[Supplied records Boundary: Start]

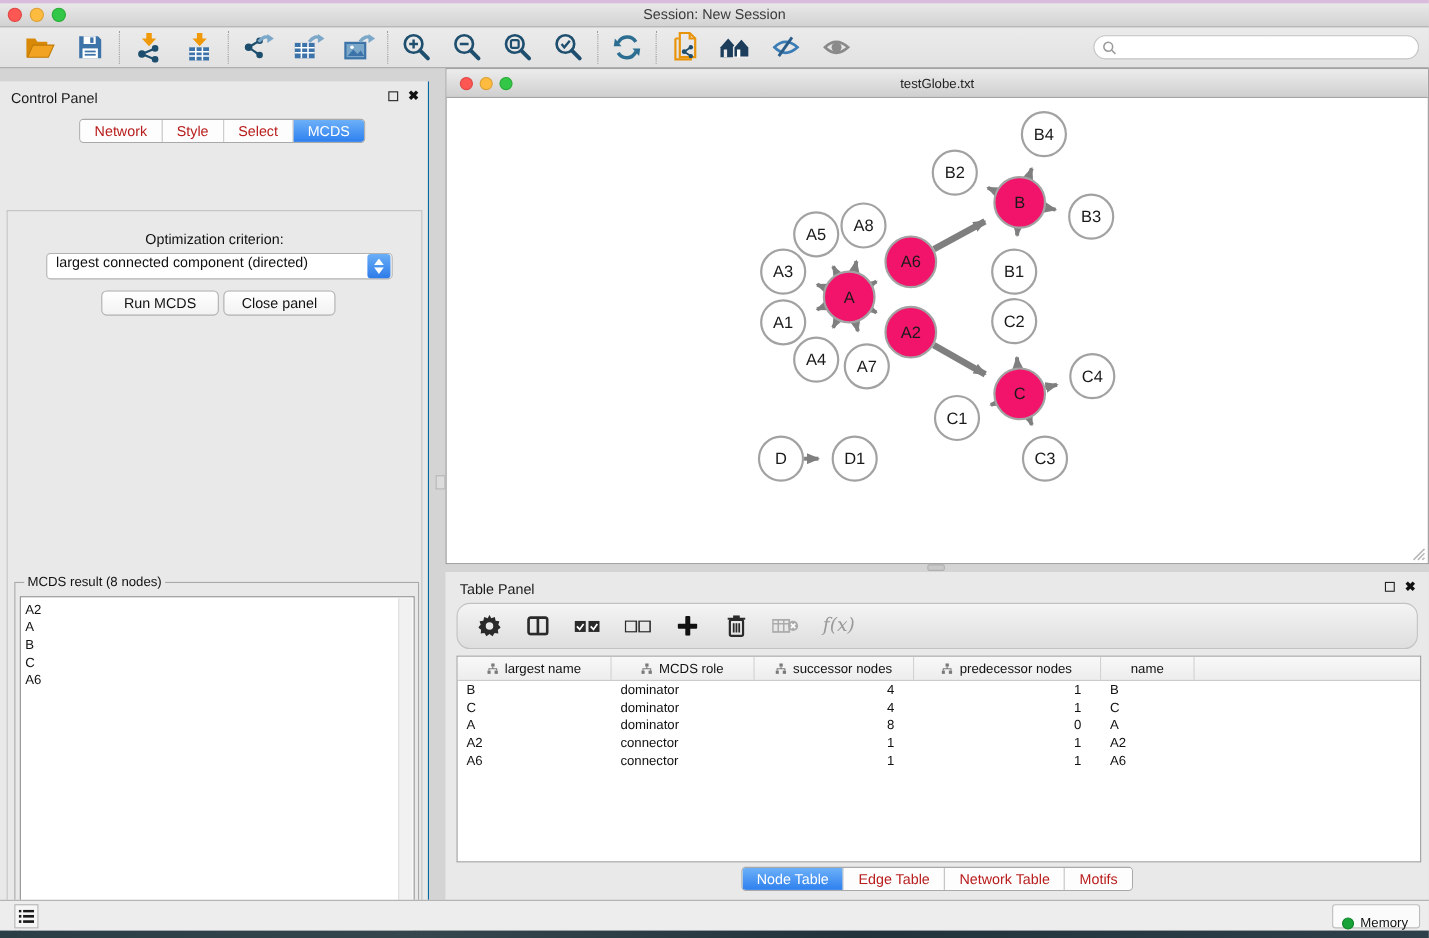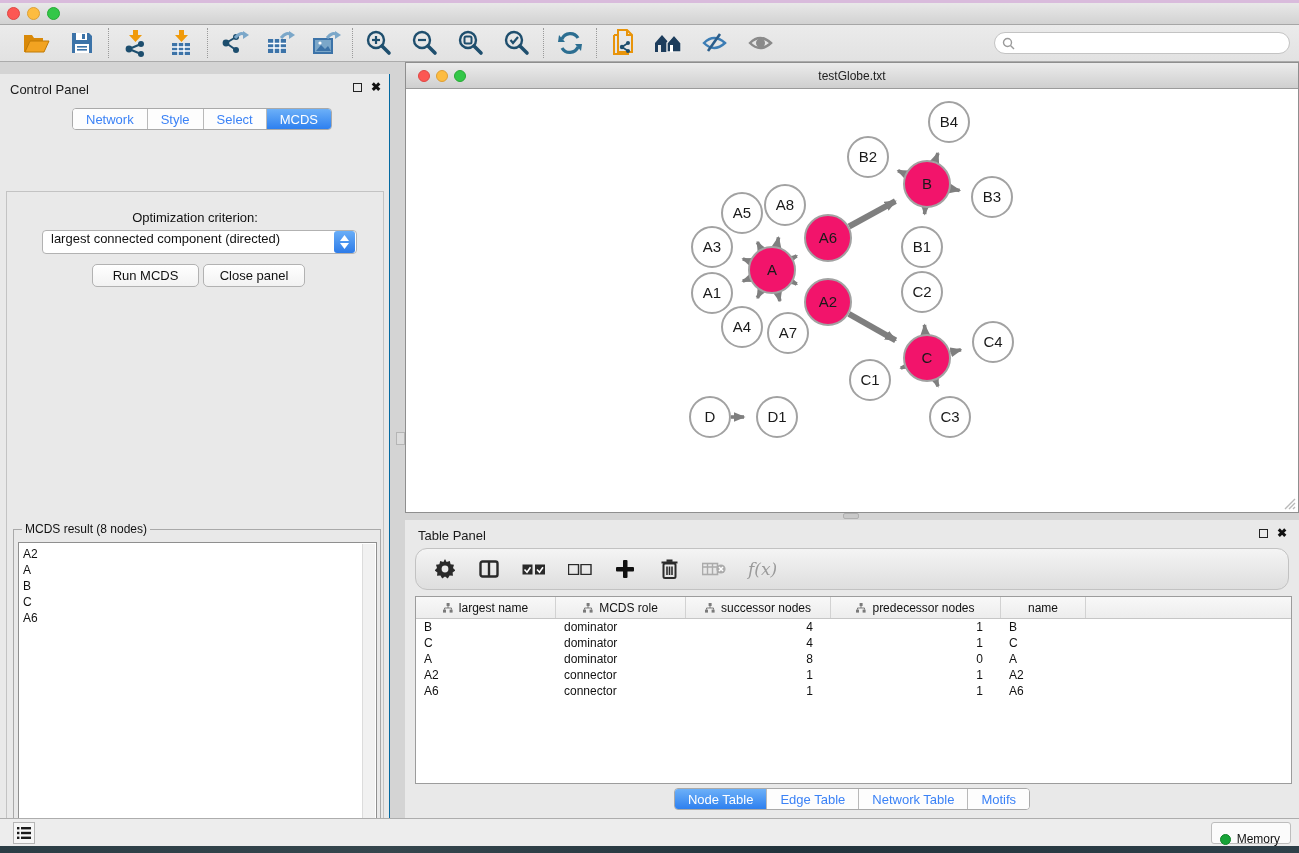--- a/index.html
+++ b/index.html
@@ -115,6 +115,7 @@
     <span class="tl red" style="left:7px;"></span>
     <span class="tl yellow" style="left:27px;"></span>
     <span class="tl green" style="left:47px;"></span>
+    <div class="win-title">Session: New Session</div>
   </div>
 
   <div class="toolbar">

[Supplied records Boundary: End]

Could you transcribe all of the data exactly, keeping every picture out of the copy?

--- a/index.html
+++ b/index.html
@@ -115,6 +115,7 @@
     <span class="tl red" style="left:7px;"></span>
     <span class="tl yellow" style="left:27px;"></span>
     <span class="tl green" style="left:47px;"></span>
+    <div class="win-title">Session: New Session</div>
   </div>
 
   <div class="toolbar">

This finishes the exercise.